*Aim of the task*
Each entry has to be given again in its exact wording, and no picture may appear in the result.

*Records supplied*
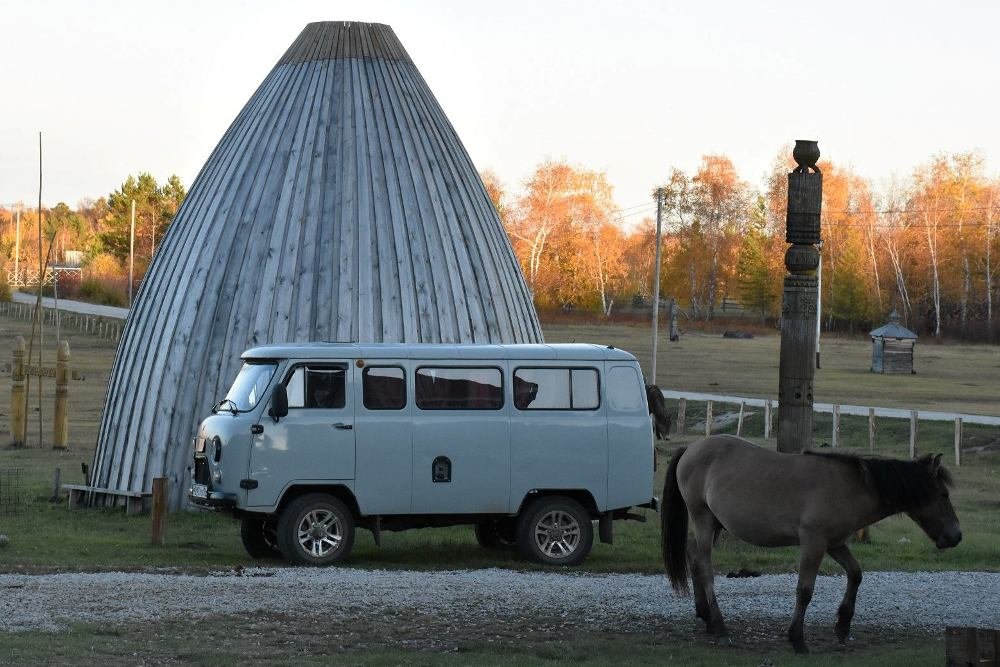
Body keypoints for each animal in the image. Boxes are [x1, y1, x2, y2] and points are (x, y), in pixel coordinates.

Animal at [664, 436, 960, 656]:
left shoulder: (835, 544)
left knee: (694, 559)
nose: (956, 536)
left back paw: (705, 617)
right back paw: (721, 627)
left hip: (714, 524)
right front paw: (797, 639)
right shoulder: (813, 544)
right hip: (702, 519)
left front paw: (843, 624)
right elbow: (805, 591)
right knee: (704, 567)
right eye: (944, 494)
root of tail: (691, 448)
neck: (850, 487)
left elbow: (856, 574)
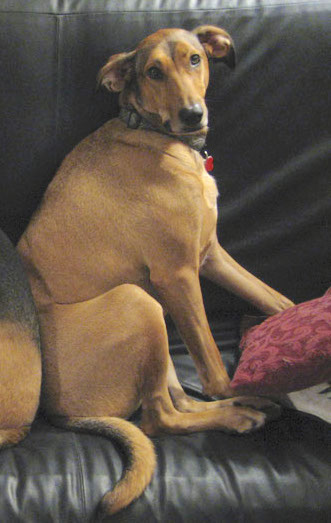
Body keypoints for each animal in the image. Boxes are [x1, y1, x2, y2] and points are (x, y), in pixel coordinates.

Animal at [16, 26, 294, 516]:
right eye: (152, 72)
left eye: (195, 59)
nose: (192, 114)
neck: (153, 132)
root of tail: (60, 412)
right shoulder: (178, 274)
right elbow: (210, 363)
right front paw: (230, 388)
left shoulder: (211, 255)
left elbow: (273, 298)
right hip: (140, 300)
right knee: (159, 419)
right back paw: (238, 414)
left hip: (158, 333)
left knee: (178, 400)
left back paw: (253, 401)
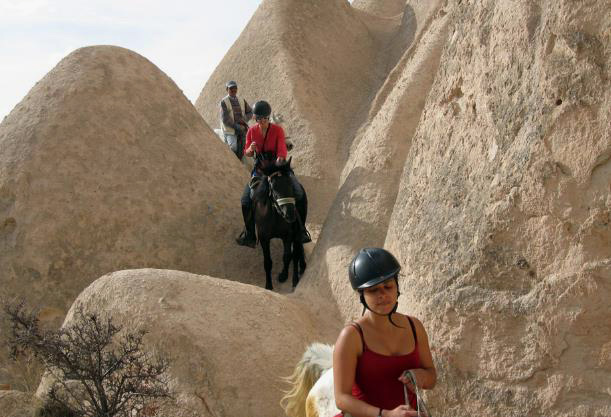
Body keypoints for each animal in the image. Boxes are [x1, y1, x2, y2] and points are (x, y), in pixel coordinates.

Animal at [251, 158, 306, 290]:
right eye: (273, 186)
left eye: (290, 184)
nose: (290, 214)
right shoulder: (264, 239)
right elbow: (267, 262)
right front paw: (268, 285)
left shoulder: (288, 236)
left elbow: (287, 256)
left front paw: (283, 275)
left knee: (297, 251)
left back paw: (298, 273)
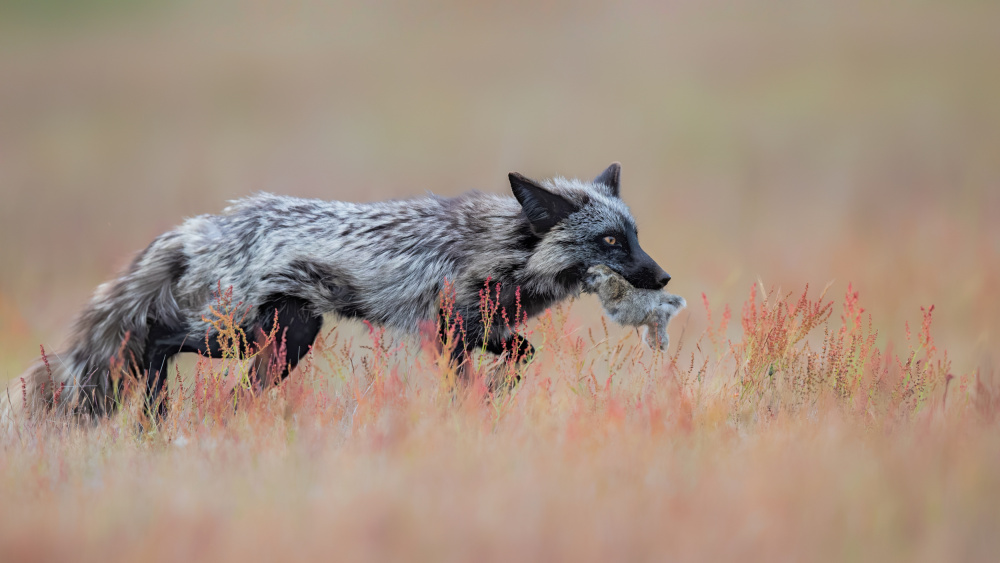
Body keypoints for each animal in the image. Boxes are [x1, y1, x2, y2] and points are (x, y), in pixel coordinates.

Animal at [3, 163, 672, 424]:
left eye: (635, 236)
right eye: (610, 241)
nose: (663, 278)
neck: (500, 246)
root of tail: (198, 226)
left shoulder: (466, 327)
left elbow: (519, 355)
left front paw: (494, 395)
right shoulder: (449, 326)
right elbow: (486, 369)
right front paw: (477, 405)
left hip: (281, 342)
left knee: (185, 368)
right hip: (240, 334)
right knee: (153, 341)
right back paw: (158, 413)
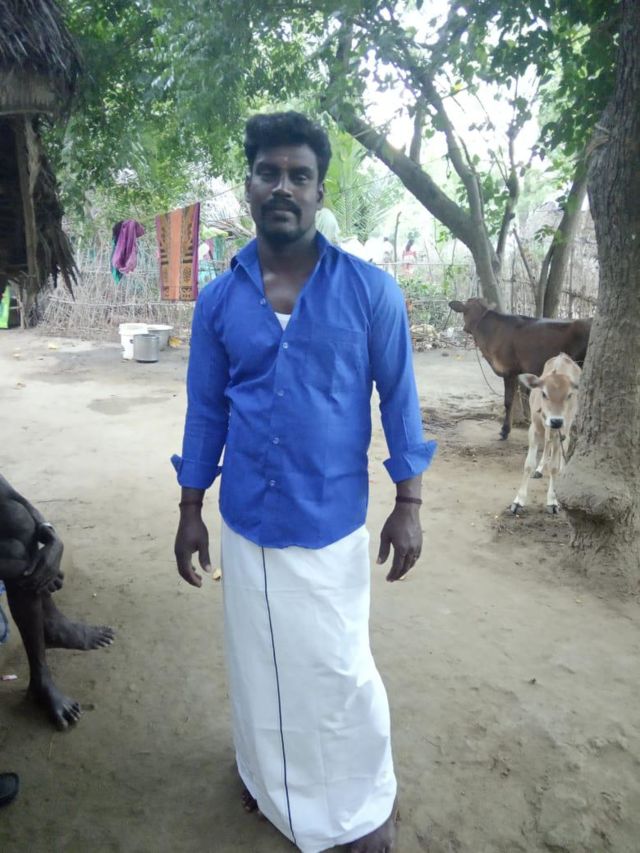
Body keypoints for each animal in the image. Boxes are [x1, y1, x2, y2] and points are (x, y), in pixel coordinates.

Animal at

*Exercise answer*
Body keypoints for each animal in the image. Boxes are [x1, y1, x2, y2] and points are (x, y), in pixel coordinates.

Animal at [664, 436, 960, 656]:
left shoulder: (835, 544)
left knee: (694, 559)
nose: (956, 536)
left back paw: (705, 617)
right back paw: (721, 627)
left hip: (714, 524)
right front paw: (797, 639)
right shoulder: (813, 544)
right hip: (702, 519)
left front paw: (843, 624)
right elbow: (805, 591)
right knee: (704, 567)
right eye: (944, 494)
root of tail: (691, 448)
neck: (850, 487)
left elbow: (856, 574)
Body keypoints for each animal in the image. Boxes are [x1, y1, x2, y2] and points are (x, y), in pixel coordinates.

Animal at [16, 26, 294, 516]:
right eye: (152, 72)
left eye: (195, 59)
nose: (192, 114)
neck: (153, 132)
root of tail: (60, 412)
right shoulder: (178, 274)
right elbow: (210, 363)
right front paw: (230, 388)
left shoulder: (211, 255)
left elbow: (273, 298)
right hip: (140, 300)
right knee: (159, 419)
right back paw: (238, 414)
left hip: (158, 333)
left knee: (178, 400)
left back paw: (253, 401)
Body keypoints for each animal in the image. Boxes are [x1, y1, x2, y2] and points are (x, y), in pixel coordinates.

Animal at [251, 158, 306, 290]:
right eye: (273, 186)
left eye: (290, 184)
nose: (290, 214)
right shoulder: (264, 239)
right elbow: (267, 262)
right front paw: (268, 285)
left shoulder: (288, 236)
left elbow: (287, 256)
left front paw: (283, 275)
left knee: (297, 251)
left back paw: (298, 273)
Body keypoints for each animal in the image. Boxes are [x1, y1, x2, y2] and points are (x, y), in pixel coordinates.

Animal at [3, 163, 672, 424]:
left eye: (635, 236)
right eye: (610, 241)
nose: (663, 278)
neck: (500, 246)
root of tail: (198, 226)
left shoulder: (466, 327)
left elbow: (519, 355)
left front paw: (494, 395)
right shoulder: (449, 326)
right elbow: (486, 369)
right front paw: (477, 405)
left hip: (281, 342)
left knee: (185, 368)
right hip: (240, 334)
right knee: (153, 341)
right back paw: (158, 413)
Body keypoints for each animal in the image. Boxes are [x1, y1, x2, y2] and points are (x, y), in pixel coordinates.

Animal at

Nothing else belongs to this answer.